__TEXT FOR ANALYSIS__.
Republican Rep. Marlin Stutzman of Indiana proposed the amendments Monday to the five-year farm bill, splitting food-stamp policy from the rest of the bill, creating what he described as a “farm-only” farm bill.

“For too long this Congress has combined farm policy and nutrition policy and what we have now is a bill that spends $740 billion on food stamps and $200 billion on farm policy. This shouldn’t be the case,” Stutzman told the House Rules Committee Tuesday.

“Most Americans are shocked to learn that about 80 percent of the farm bill’s spending goes to Washington’s out-of-control food stamp program,” Stutzman said in a statement released Monday. “With our nation nearly $17 trillion in debt, the American people deserve an open, transparent debate, and that can only happen when Washington stops playing games with deceptively named spending bills.”

If adopted, the amendment would overturn years of farm policy precedent — a change many conservative think tanks and action groups on Capitol Hill support.

Food-stamp funding is tied to farm subsidies for no reason other than classic “log-rolling” policy passage, said Andrew Moylan, senior fellow from the non-profit think-tank R Street. Representatives from urban liberal districts vote for the bill because of its food-stamp spending, while those from conservative rural areas vote for the farm subsidies.

The result, Moylan said, is that both get through without any real changes, while both would stand a better chance of significant reform if they were legislated separately.

Stutzman’s amendments filed Monday come less than a week after House Speaker John Boehner came out in surprising support of the $1 trillion House version of the bill. The Senate passed its own $900 billion-plus version the same day.

__INFORMATION PROVIDED__.
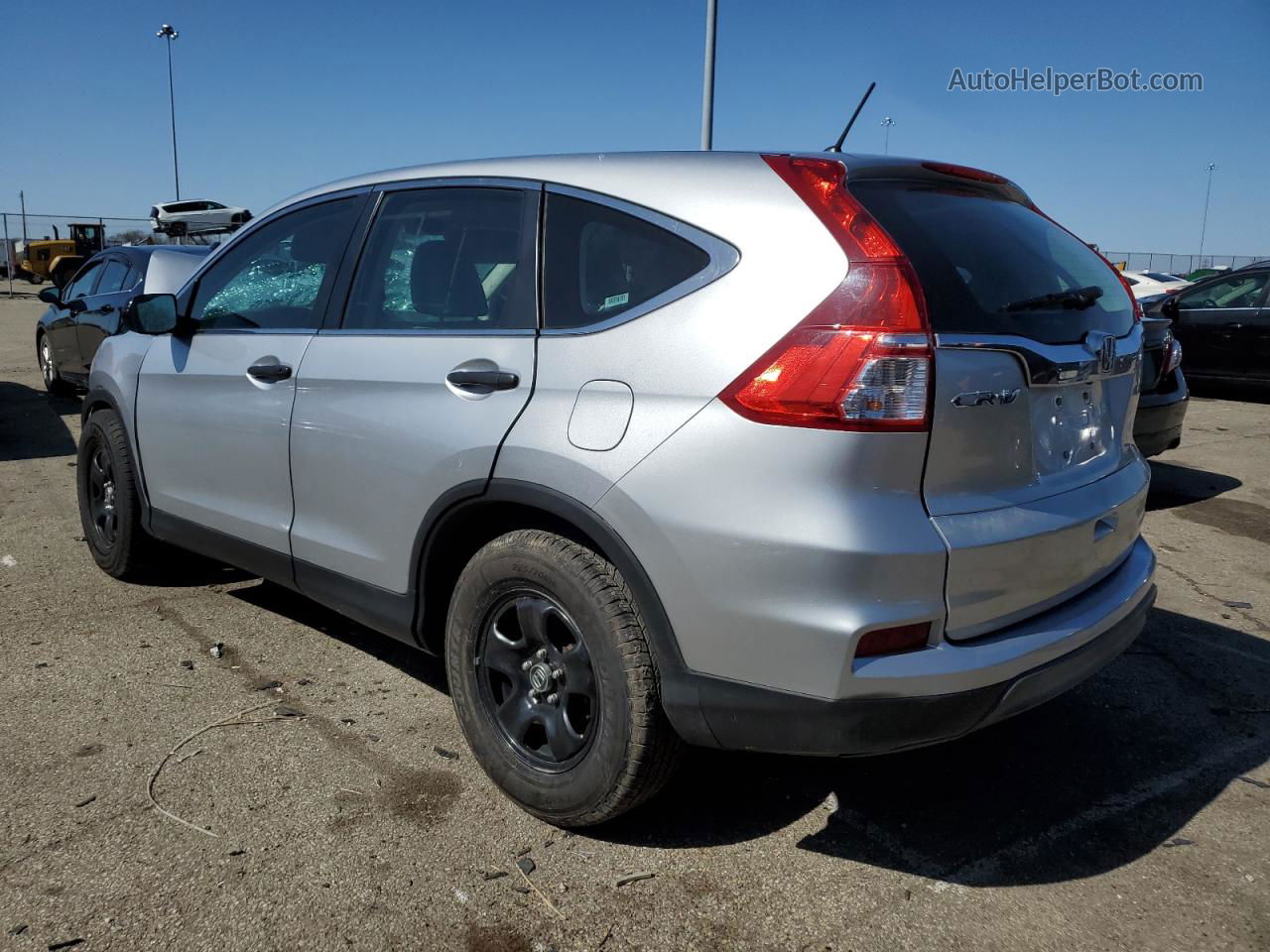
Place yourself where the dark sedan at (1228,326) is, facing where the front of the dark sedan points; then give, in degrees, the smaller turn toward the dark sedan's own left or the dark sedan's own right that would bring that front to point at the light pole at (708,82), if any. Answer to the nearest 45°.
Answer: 0° — it already faces it

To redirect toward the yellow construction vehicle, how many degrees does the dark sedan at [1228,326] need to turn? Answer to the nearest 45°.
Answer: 0° — it already faces it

__REQUIRED ACTIONS__.
a – Decide whether each statement agrees with the farm bill article, answering yes or no and quoting the words from the article that settle it.
(i) Stutzman said about 80 percent of the farm bill's spending goes to food stamps.
(ii) Andrew Moylan is a senior fellow at the Heritage Foundation.
(iii) The Senate passed its version of the bill a week before Boehner announced his support.
b – Carry on the farm bill article from its final sentence.
The material above was taken from a separate source.

__RESPONSES IN ORDER__.
a –
(i) Yes: "about 80 percent of the farm bill’s spending goes to Washington’s out-of-control food stamp program"
(ii) No: "senior fellow from the non-profit think-tank R Street"
(iii) No: "The Senate passed its own $900 billion-plus version the same day."

b –
“I’m going to vote for the farm bill to make sure that the good work of the Agriculture Committee and whatever the floor might do to improve this bill gets to a conference so that we can get the kind of changes that people want in our nutrition programs and in our farm programs,” the Republican speaker from Ohio said last week.

The House version of the bill has already sustained a controversial $20.5 billion cut to food stamps, alienating the Democratic caucus, of which the latest whip count for the vote was a shaky 50 “yays,” according to The Hill newspaper.

Boehner’s camp will need every vote from both sides of the aisle he can get, as the latest conservative whip count left him with roughly half of his caucus in support, with the rest holding out for even steeper food stamp cuts.

The 2013 farm bill is already one year overdue. Boehner declined to bring it to the House floor last year for risk of further weakening his support from the tea party Republicans that abandoned and nearly unseated him following the “fiscal cliff” negotiations.

Stutzman is a tea party favorite, who rode into the House on the wave that wrested control from Democrats in 2010.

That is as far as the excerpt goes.